Why Mitt Romney Won't Take a Stand

Photograph by Alex Wong/Getty Images

Mitt Romney responded to the Supreme Court’s upholding of the health-care law last Thursday with a short, blunt declaration of what he would do about it if elected president. “What the court did not do on its last day in session, I will do on my first day,” he said. “I will act to repeal Obamacare.” Like many other Republicans, Romney has said he wants to “repeal and replace” the health-care law. But however much he’s pressed, he offers few specifics about what he would replace it with.

This has become a familiar pattern: a ringing affirmation of some major policy difference with President Obama, followed by a lot of vagueness about what precisely he would do instead.

Take deficit reduction. Romney has promised to extend the entire Bush tax cut, reduce marginal rates by an additional 20 percent, cut corporate rates, and still bring down the deficit. He has said he’ll pay for this by closing loopholes and deductions, but he won’t identify which ones. His campaign initially indicated it would clarify this once Romney had sewn up the nomination. Months later, the details are still not forthcoming. Yet he routinely gives speeches denouncing Obama over the deficit and promising—somehow—to bring it under control.

Or take immigration. During the primaries, Romney attacked opponents such as Rick Perry from the right and famously called on illegal immigrants to “self-deport.” This put him in some jeopardy, since Hispanics are the fastest-growing segment of the electorate. Obama’s recent decision to stop deporting and start issuing work permits to young, undocumented immigrants—a limited version of the Dream Act reforms—was designed in part to exacerbate this problem; Romney has said point-blank in the past that he’d veto the Dream Act. Naturally, reporters wanted his response. But in a statement, and then in a speech to the National Association of Latino Elected & Appointed Officials, Romney wouldn’t say what his position was or whether he’d overturn Obama’s executive action.

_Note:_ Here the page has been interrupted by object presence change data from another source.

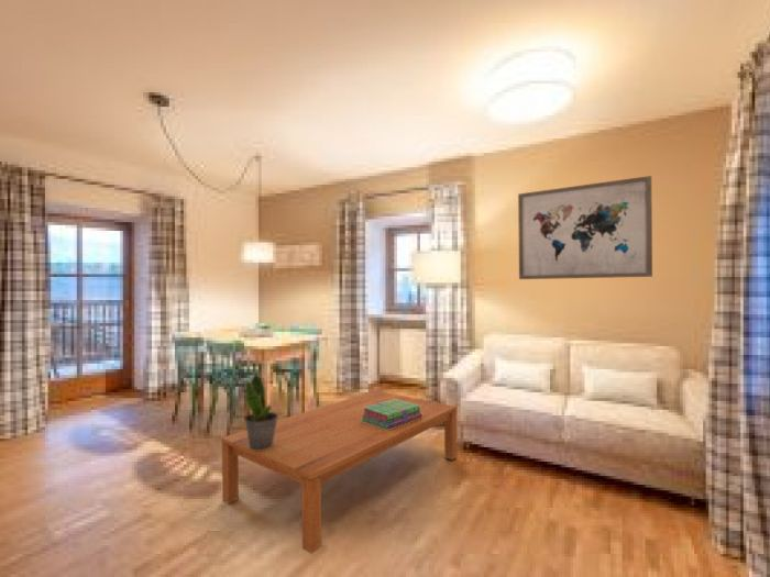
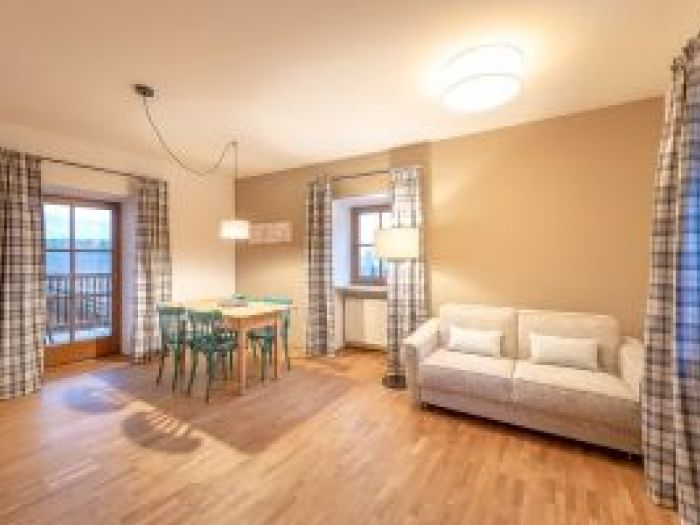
- coffee table [220,389,458,555]
- wall art [517,175,653,280]
- stack of books [361,399,422,430]
- potted plant [243,373,279,451]
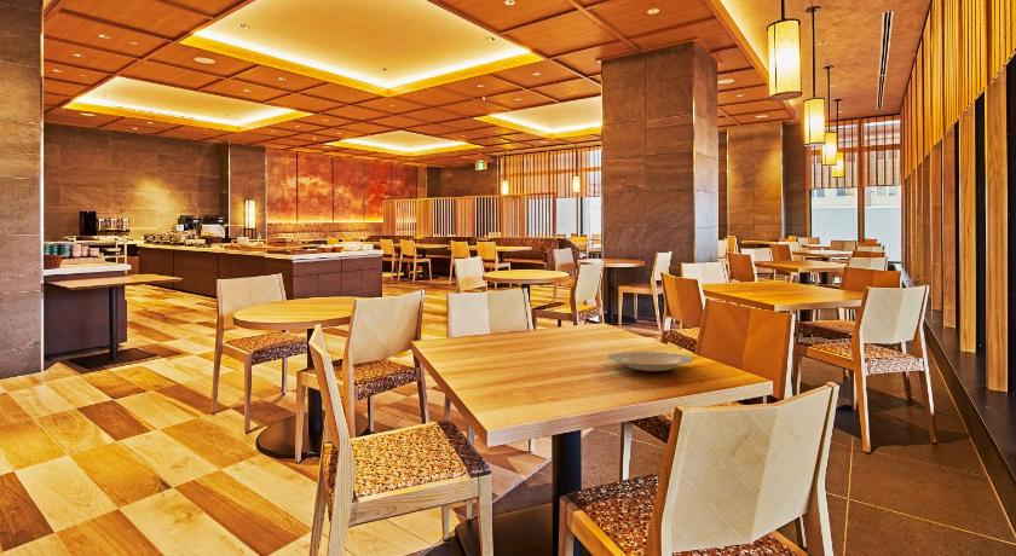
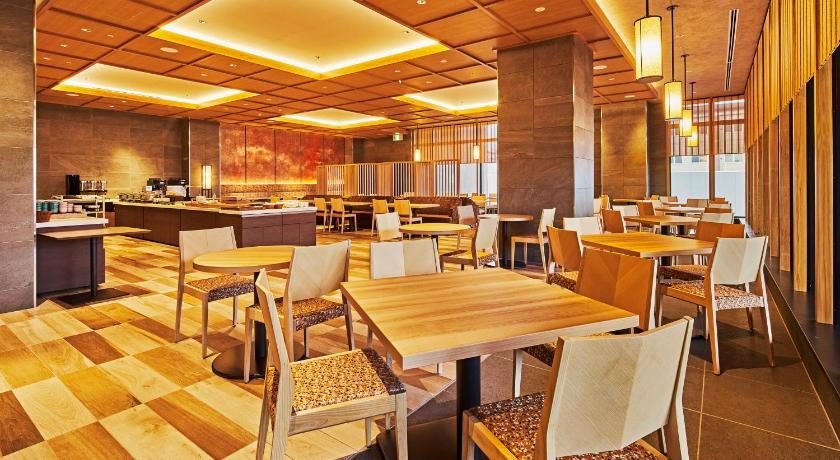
- plate [607,351,694,372]
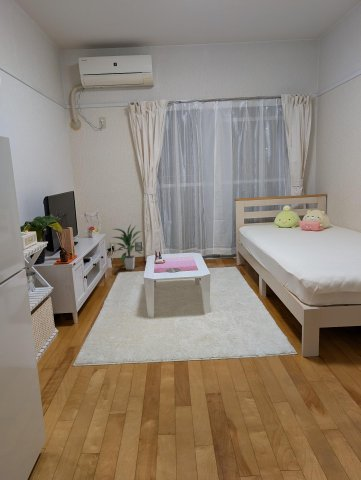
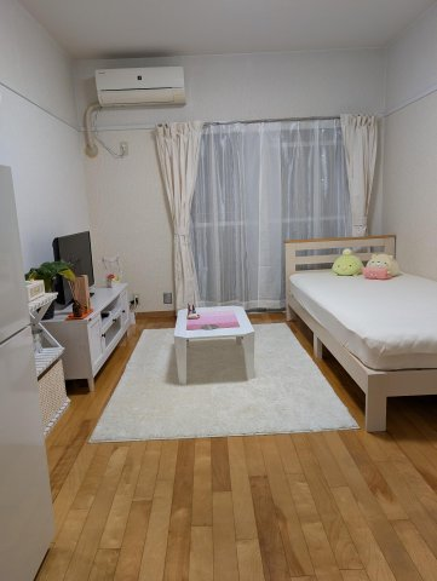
- indoor plant [110,224,147,271]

Taken together, I’ve come to think of these speeches, statements, and dodgy rebuttals as the Romney Fog Machine: a great outpouring of words intended to obscure, rather than clarify, whatever issue they’re ostensibly addressing.

His campaign’s greatest obfuscation was its response to the Supreme Court’s voiding of much of Arizona’s draconian immigration law. Romney’s statement was magnificently vague, leaving unclear whether he still supported the law, as he once had.

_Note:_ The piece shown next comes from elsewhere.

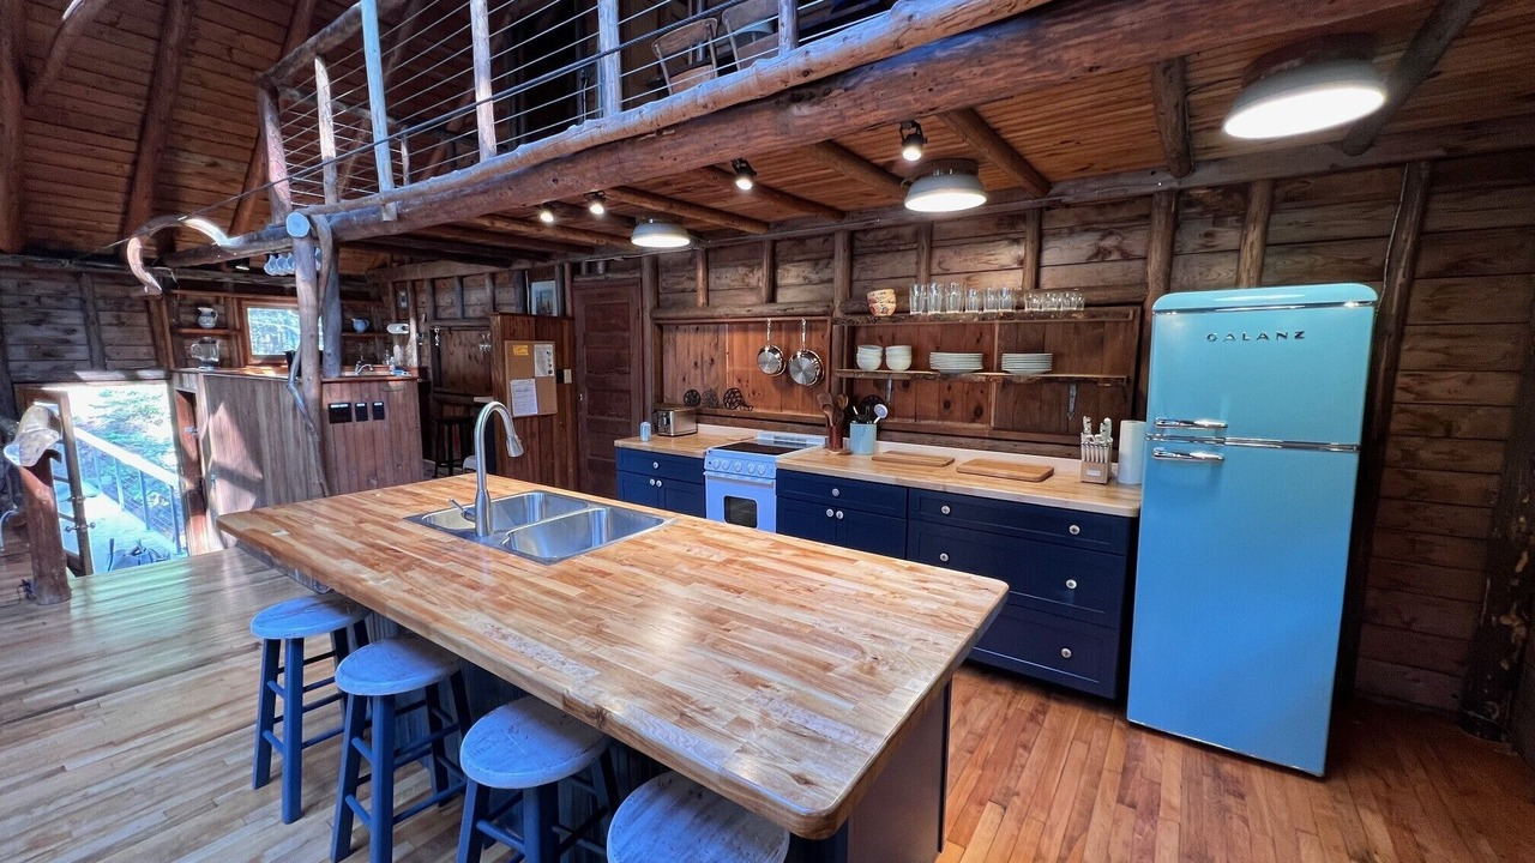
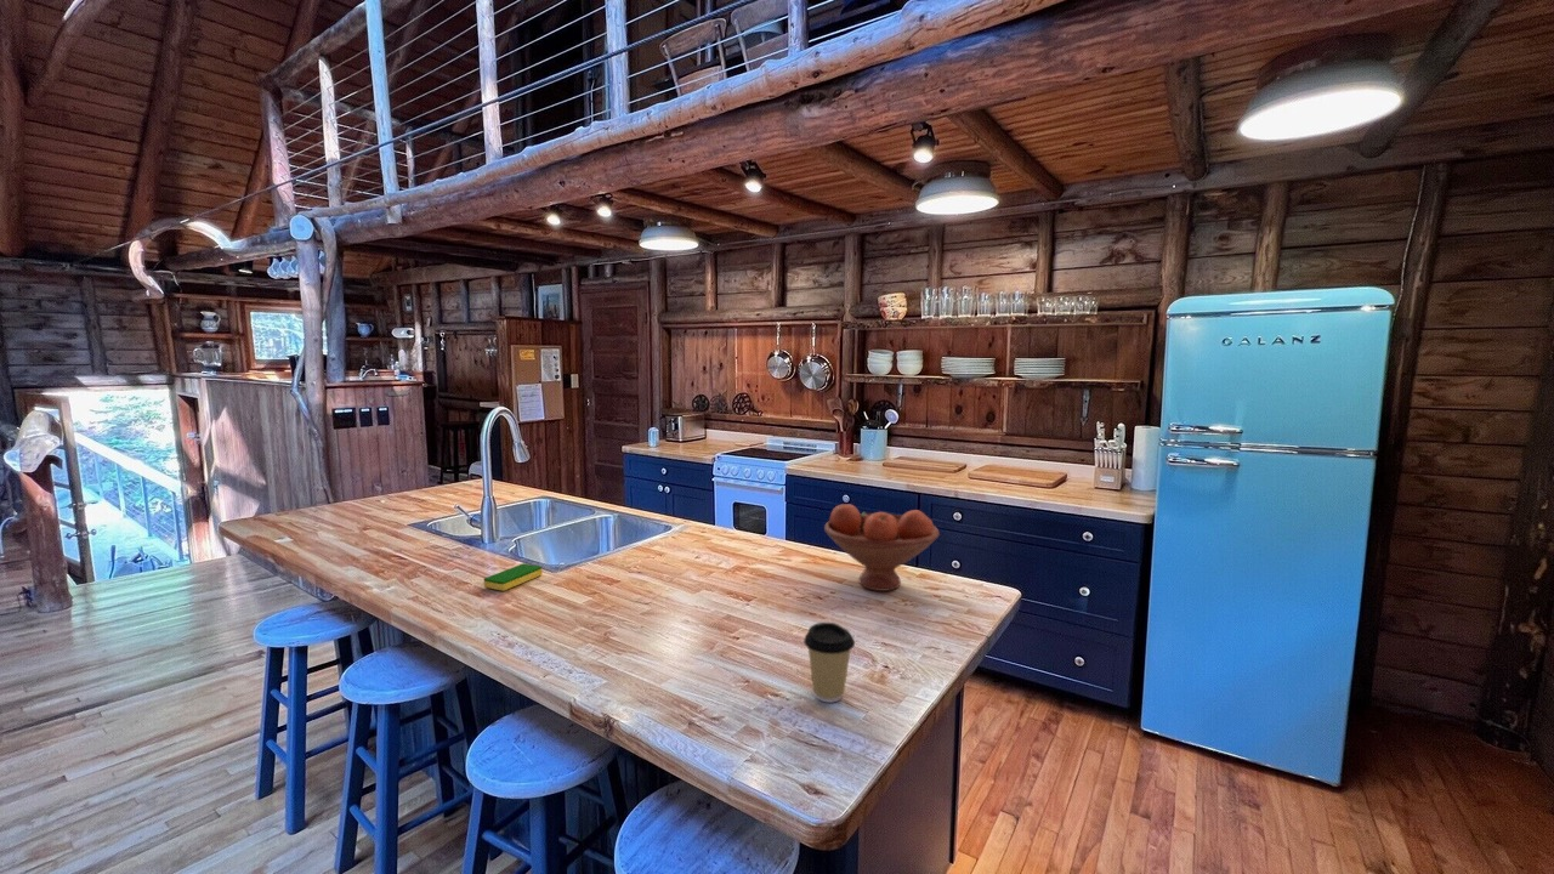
+ coffee cup [802,622,856,704]
+ fruit bowl [823,503,941,592]
+ dish sponge [483,562,544,592]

Romney has plainly calculated that he can win without explaining what he’ll do as president and instead seems intent on becoming the “generic Republican candidate” that pollsters include in surveys (and that often outperform real Republicans). He seems to be making two assumptions: that the country is in such dire shape that simply being against Obama is enough, and that his background at Bain Capital is a sufficient qualification to get him elected. His campaign is a sustained exercise in avoiding risk.

To Romney, risk avoidance is more than a campaign strategy—it’s endemic. As the Boston Globe’s Michael Kranish and Scott Helman recount in The Real Romney, their recent biography, Romney initially declined to become CEO of Bain Capital for fear that it might fail and damage his career prospects. Only after receiving assurances that his bosses would concoct a cover story and restore Romney’s full salary and position in the event of failure did he agree.

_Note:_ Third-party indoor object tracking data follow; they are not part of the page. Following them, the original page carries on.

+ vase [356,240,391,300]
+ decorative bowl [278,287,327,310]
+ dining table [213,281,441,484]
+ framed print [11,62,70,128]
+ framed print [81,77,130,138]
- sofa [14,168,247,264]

A few years ago, a former partner at Bain Capital with Romney—who asked not to be named talking about private events—explained to me that this impulse to be extremely averse to downside risk had been key to Bain’s early success. In the mid-1980s, he said, once this success was evident, the firm conducted a study to understand better what had brought it about. Two things jumped out: the failure rate of their deals was practically zero, and in the early years, he said, all their deals had downside risk protection. In the worst case, he said, they had assets they could sell for 90 percent of what they’d paid. Romney’s formative professional experience, the partner explained, was protecting the investments of Bain’s founders.

In politics, downside risk is always glaringly evident, and Romney has avoided it as scrupulously as a candidate as he did as a CEO. But the danger in avoiding every risk, to the point of becoming generic, is that others will fill in whatever you’re withholding.

The latest NBC/Wall Street Journal poll shows Obama opening up a lead in many swing states because voters there have a more negative impression of Romney than those elsewhere. It looks as if the fusillade of Bain-focused attack ads from Obama-allied super PACs has begun filling in the details of Romney’s record—and suggesting all the awful things he’d do as president. Romney obviously isn’t offering much in the way of rebuttal. If these numbers are an indication of where things are heading, he’s in for a much tougher race than he seems to have anticipated.

Romney is obviously alert to the risk of taking unpopular (or even mildly controversial) positions like the ones he has been avoiding. But there’s also risk in appearing to stand for nothing at all.